▸ **Description of the task**: Return the data below word for word, from its first line up to and including the line that contains "True or false: the data shows 0.0 at FTI.".

-- Opening Marker --

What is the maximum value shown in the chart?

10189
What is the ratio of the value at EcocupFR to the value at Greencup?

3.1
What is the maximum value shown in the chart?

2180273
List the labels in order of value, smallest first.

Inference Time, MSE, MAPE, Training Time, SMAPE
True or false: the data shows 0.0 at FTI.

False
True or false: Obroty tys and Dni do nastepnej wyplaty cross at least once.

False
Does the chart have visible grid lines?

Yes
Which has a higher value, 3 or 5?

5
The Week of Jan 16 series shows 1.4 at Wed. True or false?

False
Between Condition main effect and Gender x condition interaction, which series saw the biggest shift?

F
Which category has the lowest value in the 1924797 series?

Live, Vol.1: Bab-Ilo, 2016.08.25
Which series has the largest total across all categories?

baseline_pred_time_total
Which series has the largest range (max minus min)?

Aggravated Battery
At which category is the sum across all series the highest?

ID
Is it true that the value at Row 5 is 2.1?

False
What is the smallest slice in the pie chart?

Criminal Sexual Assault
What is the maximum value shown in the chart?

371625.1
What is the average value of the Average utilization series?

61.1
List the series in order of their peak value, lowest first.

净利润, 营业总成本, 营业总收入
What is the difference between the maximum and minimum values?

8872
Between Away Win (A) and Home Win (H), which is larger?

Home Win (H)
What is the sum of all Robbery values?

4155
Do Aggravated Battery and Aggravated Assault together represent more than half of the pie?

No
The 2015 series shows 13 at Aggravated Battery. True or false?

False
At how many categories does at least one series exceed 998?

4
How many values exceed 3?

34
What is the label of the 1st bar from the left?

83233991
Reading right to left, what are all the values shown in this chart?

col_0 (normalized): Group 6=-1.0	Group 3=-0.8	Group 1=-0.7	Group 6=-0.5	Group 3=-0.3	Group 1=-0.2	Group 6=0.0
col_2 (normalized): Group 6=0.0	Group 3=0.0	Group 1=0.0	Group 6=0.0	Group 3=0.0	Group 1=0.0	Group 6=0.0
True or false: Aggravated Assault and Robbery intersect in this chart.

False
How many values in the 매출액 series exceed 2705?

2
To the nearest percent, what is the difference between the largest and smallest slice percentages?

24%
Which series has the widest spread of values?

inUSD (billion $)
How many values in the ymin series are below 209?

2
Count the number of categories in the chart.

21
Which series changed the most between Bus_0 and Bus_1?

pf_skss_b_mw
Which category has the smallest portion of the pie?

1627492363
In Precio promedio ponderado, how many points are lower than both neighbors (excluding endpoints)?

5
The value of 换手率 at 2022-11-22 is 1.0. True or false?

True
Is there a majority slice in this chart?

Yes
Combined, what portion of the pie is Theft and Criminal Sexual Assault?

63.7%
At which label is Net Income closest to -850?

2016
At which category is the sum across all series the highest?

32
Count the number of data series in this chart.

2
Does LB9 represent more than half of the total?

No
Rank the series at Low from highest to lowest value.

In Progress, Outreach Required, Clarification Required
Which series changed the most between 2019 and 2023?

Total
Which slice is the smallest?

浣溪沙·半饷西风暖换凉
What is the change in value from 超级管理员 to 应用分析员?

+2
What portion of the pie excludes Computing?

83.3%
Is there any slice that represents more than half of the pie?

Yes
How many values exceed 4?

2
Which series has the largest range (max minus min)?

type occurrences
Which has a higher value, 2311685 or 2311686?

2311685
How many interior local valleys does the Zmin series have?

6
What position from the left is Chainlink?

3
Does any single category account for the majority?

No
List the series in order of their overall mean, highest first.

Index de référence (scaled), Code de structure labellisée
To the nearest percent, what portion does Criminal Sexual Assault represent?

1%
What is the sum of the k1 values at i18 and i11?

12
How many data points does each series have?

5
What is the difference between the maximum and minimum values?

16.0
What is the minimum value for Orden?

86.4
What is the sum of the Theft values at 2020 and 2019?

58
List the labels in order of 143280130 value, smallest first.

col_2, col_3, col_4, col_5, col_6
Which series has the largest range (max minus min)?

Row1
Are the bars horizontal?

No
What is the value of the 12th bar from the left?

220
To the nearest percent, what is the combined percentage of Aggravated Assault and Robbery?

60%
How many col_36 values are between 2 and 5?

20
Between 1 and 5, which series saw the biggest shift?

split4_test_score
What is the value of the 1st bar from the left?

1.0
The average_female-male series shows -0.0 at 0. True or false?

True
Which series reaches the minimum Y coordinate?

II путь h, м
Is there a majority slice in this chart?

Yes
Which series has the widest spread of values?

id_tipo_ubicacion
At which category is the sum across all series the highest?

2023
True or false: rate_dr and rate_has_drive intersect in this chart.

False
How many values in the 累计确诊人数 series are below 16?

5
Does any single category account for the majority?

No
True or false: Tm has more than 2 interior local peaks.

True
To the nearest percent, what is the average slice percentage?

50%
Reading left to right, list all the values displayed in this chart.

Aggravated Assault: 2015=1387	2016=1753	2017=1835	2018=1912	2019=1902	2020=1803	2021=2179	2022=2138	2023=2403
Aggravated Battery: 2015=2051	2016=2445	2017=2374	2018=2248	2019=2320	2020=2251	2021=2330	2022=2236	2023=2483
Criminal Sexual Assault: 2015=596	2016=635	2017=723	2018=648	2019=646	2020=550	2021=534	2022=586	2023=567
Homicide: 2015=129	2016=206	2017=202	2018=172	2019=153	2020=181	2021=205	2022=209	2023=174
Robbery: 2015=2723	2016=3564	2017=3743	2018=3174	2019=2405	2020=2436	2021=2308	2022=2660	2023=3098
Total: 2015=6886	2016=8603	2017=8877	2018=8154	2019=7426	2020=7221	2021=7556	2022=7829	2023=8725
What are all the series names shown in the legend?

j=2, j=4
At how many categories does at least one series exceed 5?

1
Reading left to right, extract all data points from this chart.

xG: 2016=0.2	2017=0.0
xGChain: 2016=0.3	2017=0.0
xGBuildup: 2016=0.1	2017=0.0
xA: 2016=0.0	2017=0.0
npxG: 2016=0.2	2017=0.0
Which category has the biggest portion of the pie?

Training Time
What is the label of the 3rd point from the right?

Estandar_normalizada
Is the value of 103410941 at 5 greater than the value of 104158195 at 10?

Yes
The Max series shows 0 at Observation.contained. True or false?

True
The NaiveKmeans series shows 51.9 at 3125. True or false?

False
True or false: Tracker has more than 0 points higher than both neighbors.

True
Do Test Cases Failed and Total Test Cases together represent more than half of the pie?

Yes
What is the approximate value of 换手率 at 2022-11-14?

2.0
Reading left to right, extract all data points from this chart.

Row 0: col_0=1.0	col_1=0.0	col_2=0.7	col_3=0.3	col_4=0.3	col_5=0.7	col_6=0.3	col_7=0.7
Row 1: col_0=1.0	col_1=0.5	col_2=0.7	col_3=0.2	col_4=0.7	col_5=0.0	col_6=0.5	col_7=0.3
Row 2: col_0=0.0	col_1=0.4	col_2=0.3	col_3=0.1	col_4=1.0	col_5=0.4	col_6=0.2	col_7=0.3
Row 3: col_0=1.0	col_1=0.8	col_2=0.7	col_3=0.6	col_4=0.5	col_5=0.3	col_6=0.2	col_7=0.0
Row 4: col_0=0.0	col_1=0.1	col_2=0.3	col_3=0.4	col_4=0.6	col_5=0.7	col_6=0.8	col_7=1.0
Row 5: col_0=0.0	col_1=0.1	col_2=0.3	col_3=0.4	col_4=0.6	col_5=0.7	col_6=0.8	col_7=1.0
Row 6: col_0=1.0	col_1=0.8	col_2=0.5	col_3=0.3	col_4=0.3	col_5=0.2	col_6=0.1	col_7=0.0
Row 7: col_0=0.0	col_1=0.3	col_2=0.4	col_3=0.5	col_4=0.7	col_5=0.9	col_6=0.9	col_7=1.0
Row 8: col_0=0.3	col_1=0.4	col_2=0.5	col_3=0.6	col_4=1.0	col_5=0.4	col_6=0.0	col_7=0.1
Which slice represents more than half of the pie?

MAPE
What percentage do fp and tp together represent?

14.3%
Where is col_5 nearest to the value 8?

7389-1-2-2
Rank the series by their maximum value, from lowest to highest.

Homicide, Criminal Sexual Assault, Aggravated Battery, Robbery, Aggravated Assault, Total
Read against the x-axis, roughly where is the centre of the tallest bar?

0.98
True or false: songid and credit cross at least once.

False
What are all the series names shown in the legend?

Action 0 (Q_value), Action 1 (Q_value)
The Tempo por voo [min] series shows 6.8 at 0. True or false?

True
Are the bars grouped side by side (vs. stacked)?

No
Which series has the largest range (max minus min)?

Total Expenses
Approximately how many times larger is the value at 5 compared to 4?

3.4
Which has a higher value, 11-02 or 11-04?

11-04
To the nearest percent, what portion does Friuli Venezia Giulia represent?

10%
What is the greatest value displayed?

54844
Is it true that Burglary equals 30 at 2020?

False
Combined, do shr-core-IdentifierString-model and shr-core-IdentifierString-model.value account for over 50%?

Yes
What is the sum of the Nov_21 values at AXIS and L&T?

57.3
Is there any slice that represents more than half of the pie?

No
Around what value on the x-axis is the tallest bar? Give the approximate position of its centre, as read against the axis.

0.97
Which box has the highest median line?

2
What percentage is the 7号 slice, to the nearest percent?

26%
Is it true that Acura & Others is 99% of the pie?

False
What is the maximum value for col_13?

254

-- Closing Marker --

▸ **Solution for this problem**:
What is the maximum value shown in the chart?

10189
What is the ratio of the value at EcocupFR to the value at Greencup?

3.1
What is the maximum value shown in the chart?

2180273
List the labels in order of value, smallest first.

Inference Time, MSE, MAPE, Training Time, SMAPE
True or false: the data shows 0.0 at FTI.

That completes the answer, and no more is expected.